BEGIN Data shown

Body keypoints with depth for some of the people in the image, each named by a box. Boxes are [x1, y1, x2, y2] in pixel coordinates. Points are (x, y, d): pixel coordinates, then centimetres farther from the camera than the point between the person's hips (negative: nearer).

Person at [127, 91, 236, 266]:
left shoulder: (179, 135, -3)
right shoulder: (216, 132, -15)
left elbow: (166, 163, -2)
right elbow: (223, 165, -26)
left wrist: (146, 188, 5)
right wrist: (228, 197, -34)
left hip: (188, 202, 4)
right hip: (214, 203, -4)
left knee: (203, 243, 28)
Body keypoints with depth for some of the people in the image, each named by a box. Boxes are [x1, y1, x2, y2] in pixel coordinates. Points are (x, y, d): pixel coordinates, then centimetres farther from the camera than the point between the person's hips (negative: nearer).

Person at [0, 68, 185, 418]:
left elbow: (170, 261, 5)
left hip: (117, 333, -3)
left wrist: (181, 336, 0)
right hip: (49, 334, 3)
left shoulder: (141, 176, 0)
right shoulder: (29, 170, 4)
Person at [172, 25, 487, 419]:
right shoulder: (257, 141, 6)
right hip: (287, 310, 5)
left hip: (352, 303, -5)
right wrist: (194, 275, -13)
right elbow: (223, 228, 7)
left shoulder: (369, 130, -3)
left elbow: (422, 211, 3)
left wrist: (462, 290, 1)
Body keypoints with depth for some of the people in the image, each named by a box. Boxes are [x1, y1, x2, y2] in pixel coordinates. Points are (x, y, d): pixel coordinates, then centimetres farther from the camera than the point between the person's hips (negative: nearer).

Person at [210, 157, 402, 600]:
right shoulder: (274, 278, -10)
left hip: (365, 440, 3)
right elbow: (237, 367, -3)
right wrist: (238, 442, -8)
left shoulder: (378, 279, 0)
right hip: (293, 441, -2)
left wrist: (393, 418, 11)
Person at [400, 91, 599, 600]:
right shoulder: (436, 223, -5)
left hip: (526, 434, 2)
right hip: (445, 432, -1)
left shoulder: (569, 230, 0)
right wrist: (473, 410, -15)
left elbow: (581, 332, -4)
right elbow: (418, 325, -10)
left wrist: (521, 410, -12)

END Data shown

● **The problem**:
Rewrite the rows, beginning at the first line and stopping after the line that contains "left knee: (203, 243, 28)", with -65 added to every number in each keypoint triple (both pixel coordinates and the depth value). Leave every other line as it stands.

● **Result for this task**:
Body keypoints with depth for some of the people in the image, each named by a box. Boxes are [x1, y1, x2, y2] in pixel coordinates. Points are (x, y, d): pixel coordinates, then centimetres farther from the camera than the point between the person's hips (negative: nearer).

Person at [127, 91, 236, 266]:
left shoulder: (114, 70, -68)
right shoulder: (151, 67, -80)
left elbow: (101, 98, -67)
right elbow: (158, 100, -91)
left wrist: (81, 123, -60)
right wrist: (163, 132, -99)
left hip: (123, 137, -61)
right hip: (149, 138, -69)
left knee: (138, 178, -37)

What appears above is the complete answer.